As this year’s two-month Little League marathon drew to a close, I came to realize something important about myself: When it comes to baseball, I’m just a teeny, tiny bit more …intense than most 9-year-olds.
This year, as the manager of Sean (#2 Son) and Mark’s (#3 Son) Red Sox team, I spent countless hours — or maybe I just don’t want to count the hours I spent — pleading with my players to “Stop makin’ dirt piles in the middle infield” or to “Get a little wider and keep your knees bent at the plate” or to “Look at the batter while you’re playing third or you’ll get hit in the face” or to “Reach all the way back when you’re throwing, and get that elbow up” or “FOR THE 500TH TIME, OUTFIELDERS, DON’T HOLD THE BALL! JUST HIT THE CUTOFF MAN!!!”

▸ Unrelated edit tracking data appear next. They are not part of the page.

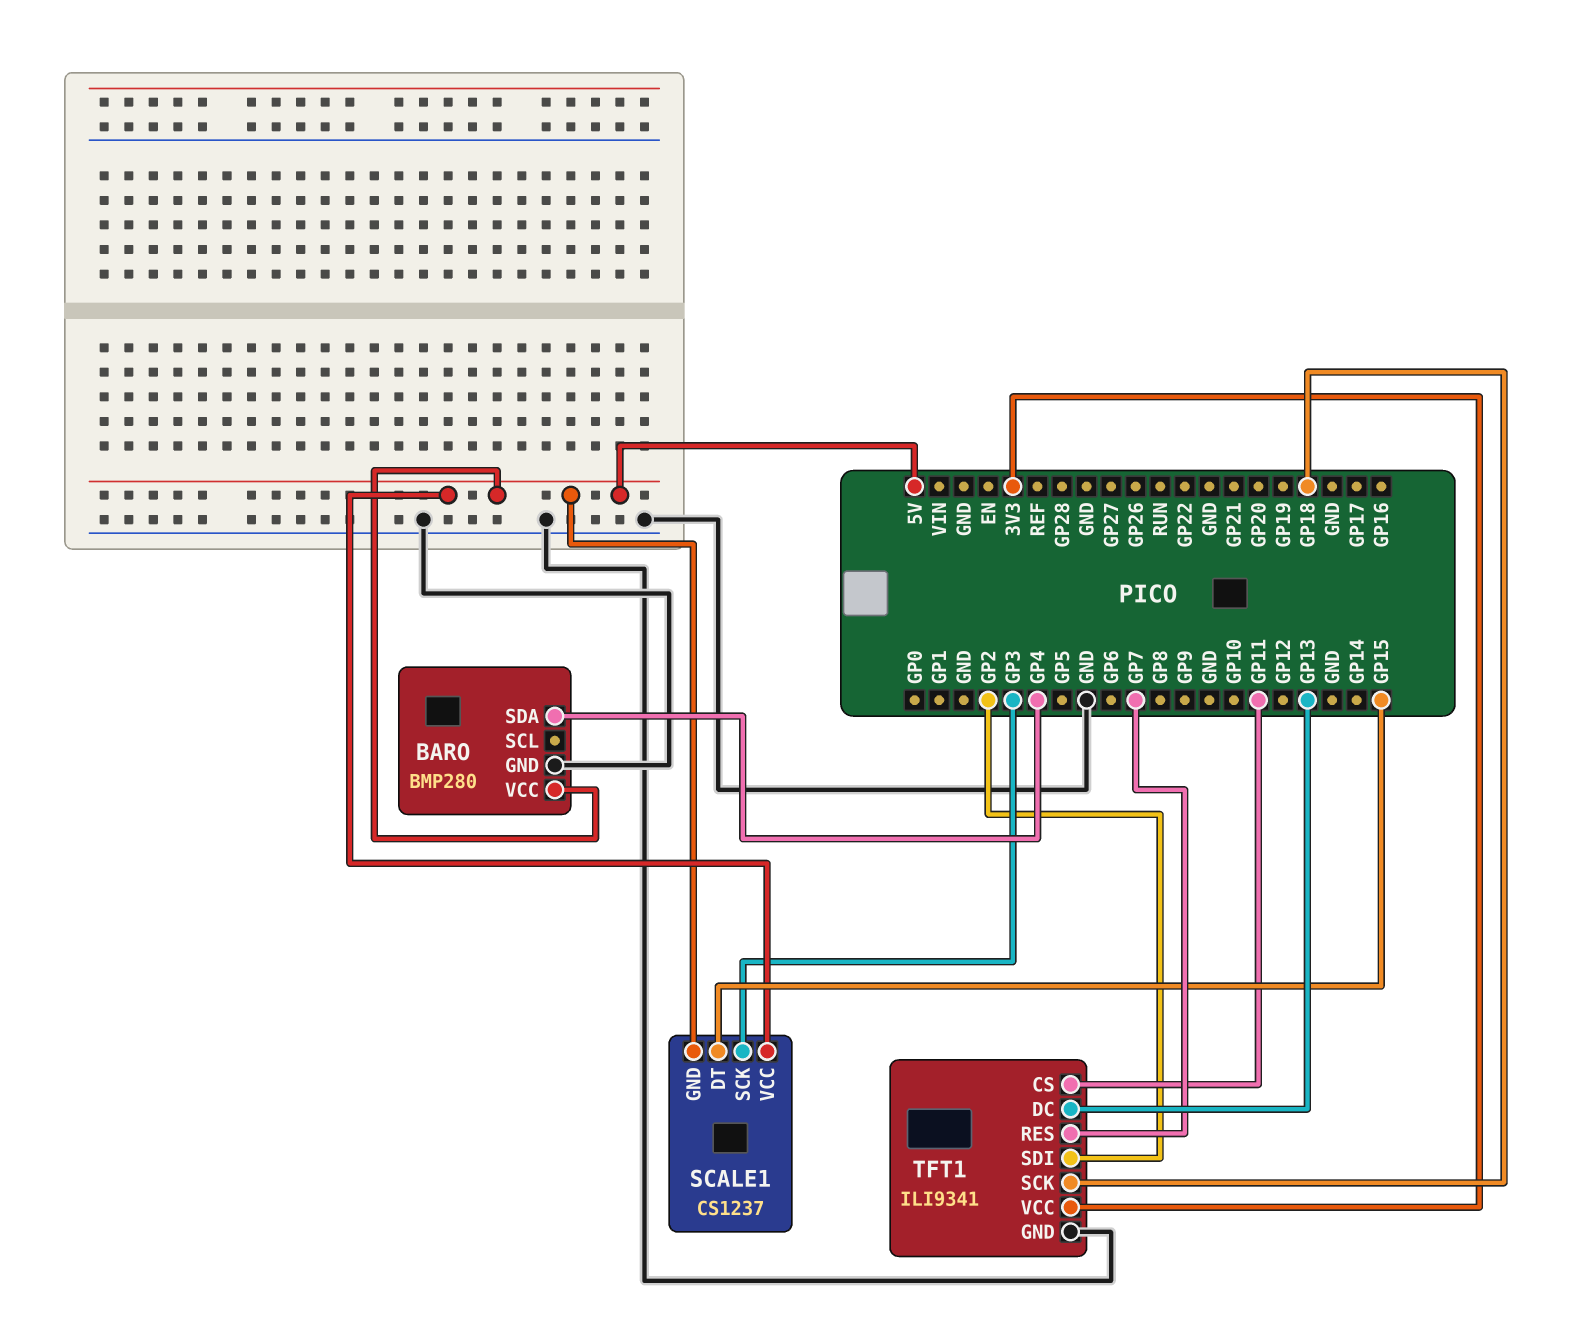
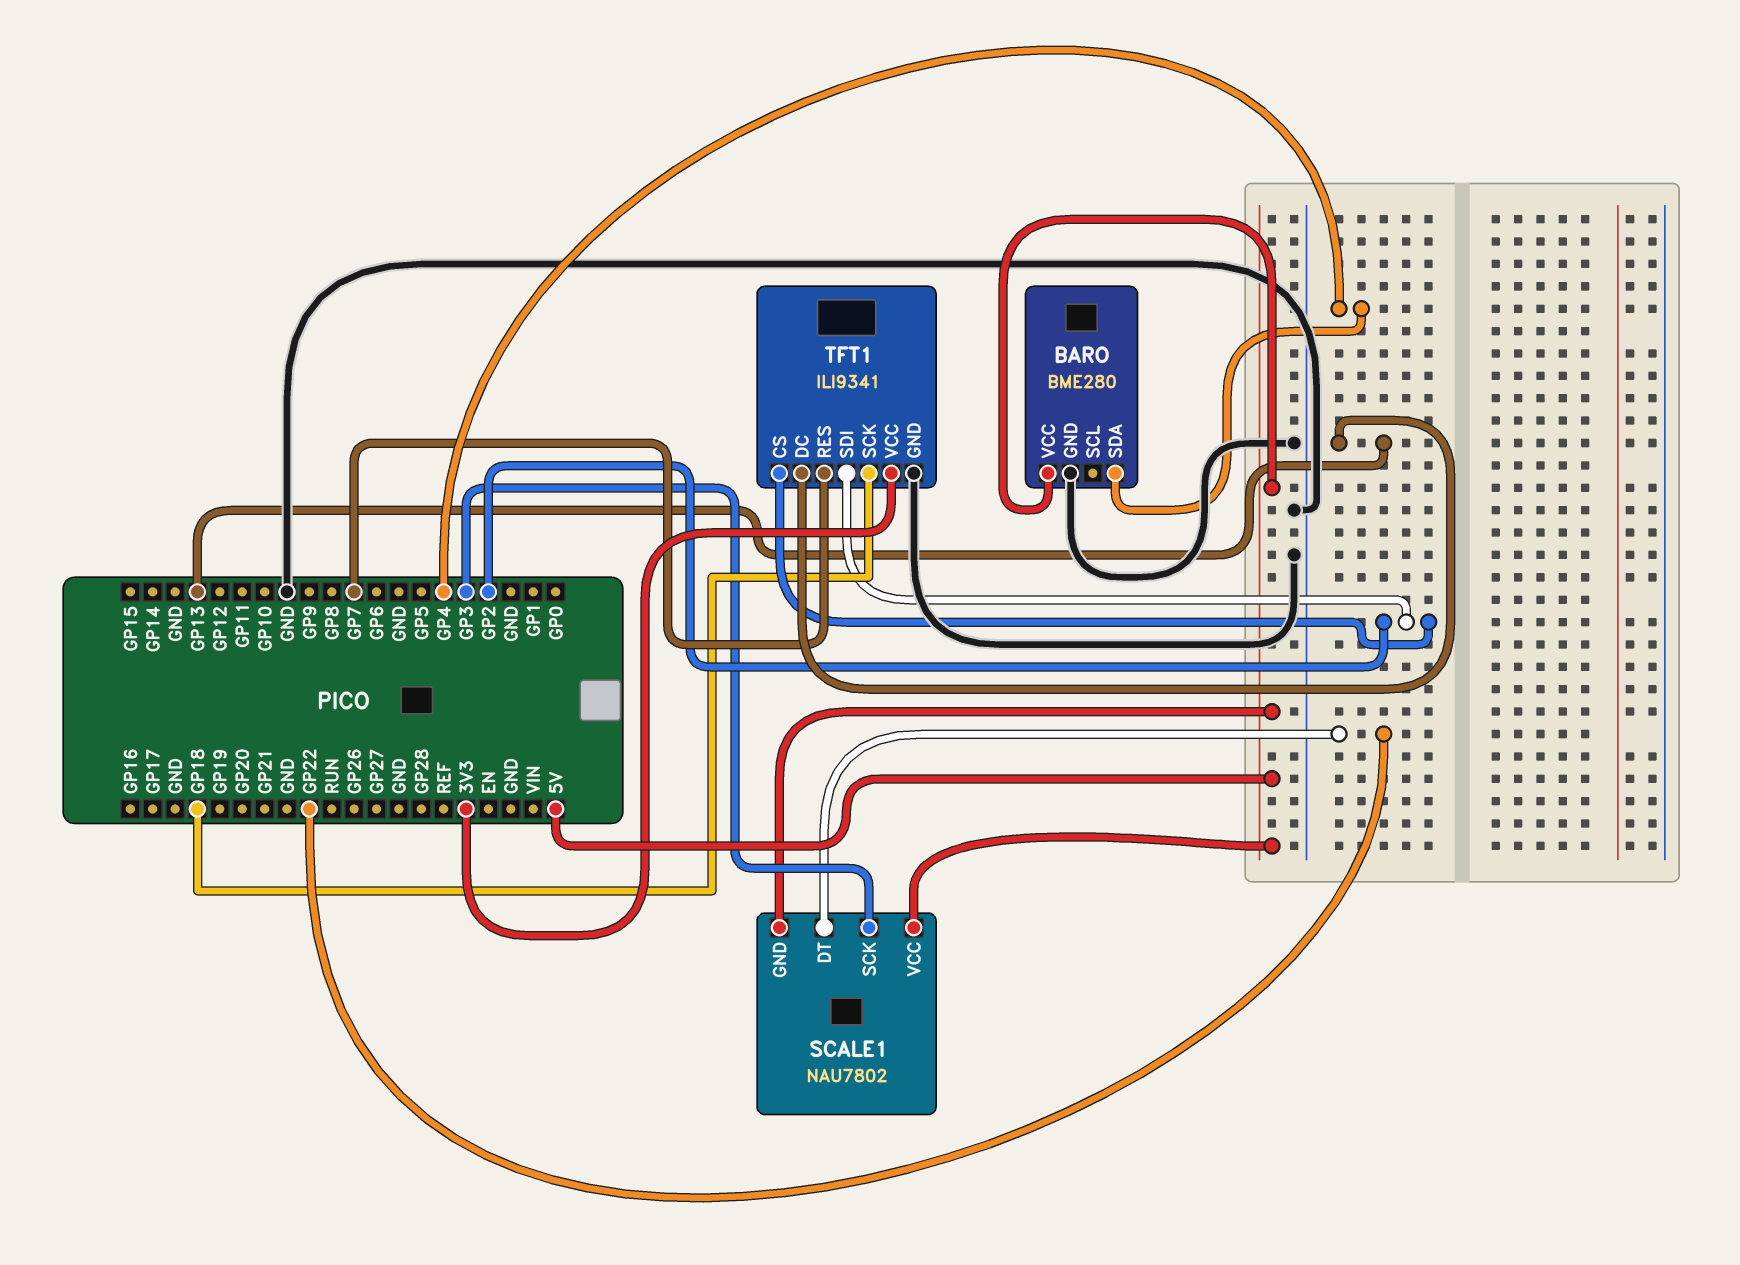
BARO: BMP280 -> BME280
SCALE1: CS1237 -> NAU7802
SCALE1 pin DT: GP15 -> GP22
TFT1 pin CS: GP11 -> GP2

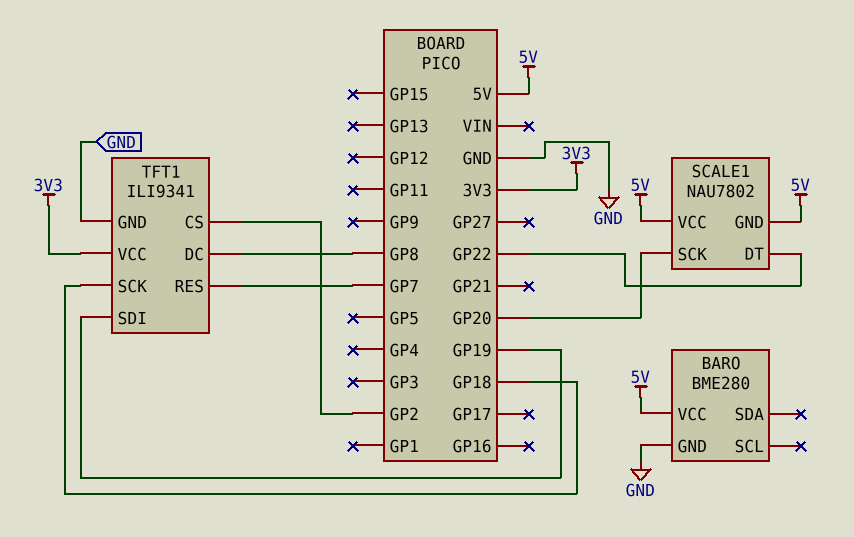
BARO pin SDA: GP4 -> none
SCALE1 pin SCK: GP3 -> GP20
TFT1 pin DC: GP13 -> GP8
TFT1 pin SDI: GP2 -> GP19

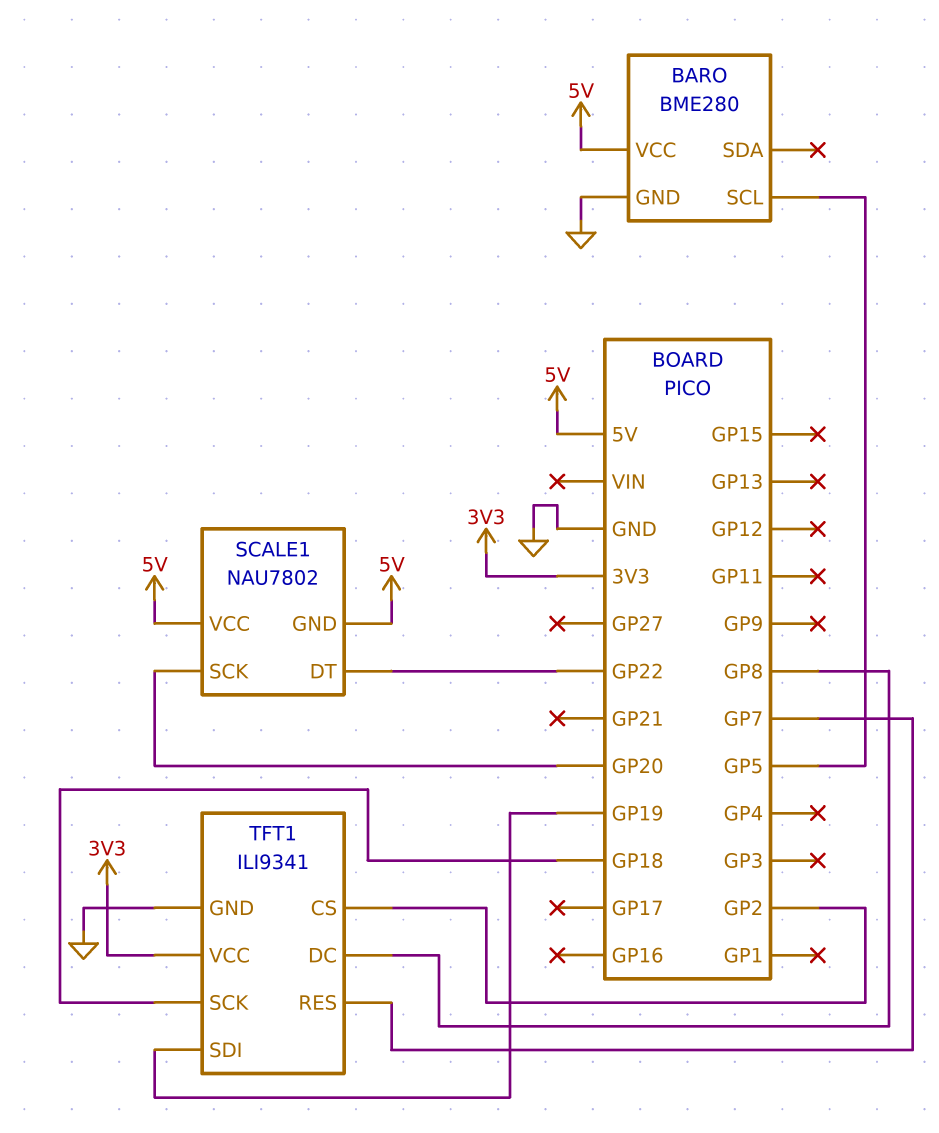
BARO pin SCL: none -> GP5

To be honest, I’m not really sure what they thought of me. I like to think that I’m notfull-on R. Lee Ermey. But the realist in me recognizes I’m a bit of a self-important,“Play the Game the Right Way” kind of guy. (Which is funny, since baseball’s very much a later-in-life interest for me. I never played growing up.)
Whatever the evolution of my disturbingly diligent diamond devotion, I found that I was “communicating”/(yelling?) pretty much all of the time. Encouragement, mostly. And instructions, often. But …not always. And I was doing it without any confidence that it was actually working.
They improved over the course of the season, which is a great feeling. But I think their improvement had a lot more to do with repetition and real-game situations than it did with any expertise I brought to the table. Honestly (and somewhat painfully for my self-important-self), I have a sneaking suspicion they improved at least partiallybecause they tuned me out towards the end and just “played the game.” (And I’m betting their parents now understand a bit more clearly the colloquial definition of insanity that comes so instinctively to many of us.)
But when ’twas all said and done, I think the kids had fun. And most importantly, as we walked away from our final game (which we lost in part by stranding the tying run at third base with no outs in the bottom of the last inning because my little Red Sox KEEPSWINGINGATPITCHESOVERTHEIRHEADS!), Sean asked me: “Are you going to coach me next year, Papa? Because I’d like to play again, if you’re coaching.”
Ah, right. That’s why I’m doing this.